Pergunto isso (primeiro a mim mesmo e, em segundo lugar, de modo mais temático) porque na blogsfera-internet-facebook-twitter-cultura (neologismo meu, confesso) o consenso parece ser o de uma condenação generalizada da categoria. Anteontem foi o Dia do Pastor. Mas, será que resta o que celebrar? Pelo que leio por aqui, poderíamos muito bem chamar a data de O Dia do Farsante.
O clero anda em baixíssimo conceito com os internautas. Será que é o caso entre os que não navegam pelos fios óticos e wi-fis deste mundo virtual? Não sei. Sinceramente, não sei. Mas, já que estou aqui na blogsfera, lá vai a minha reflexão para quem compartilha do universo virtual.
Primeiro, quero afirmar que conheço muitos pastores. Muitos dos que conheço são bons pastores. São pessoas movidas por um desejo de servir a Deus (pelo menos é como eles começaram). Há um desnível de preparo e oportunidade entre eles, claro.

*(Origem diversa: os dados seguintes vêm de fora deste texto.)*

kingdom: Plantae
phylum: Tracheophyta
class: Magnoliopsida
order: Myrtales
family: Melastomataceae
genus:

Mas há uma motivação inicial que me parece uma regra. Cada um se sentiu chamado por Deus para servi-lo e, consequentemente, alimentar as suas ovelhas.
Há maus pastores, confesso. Creio que nem todos têm um pastor em quem podem confiar, a quem recorrer ou de quem sequer têm orgulho de ter como o seu pastor. E, sabendo desse fato, creio ser importante pontuar algumas razões para isso.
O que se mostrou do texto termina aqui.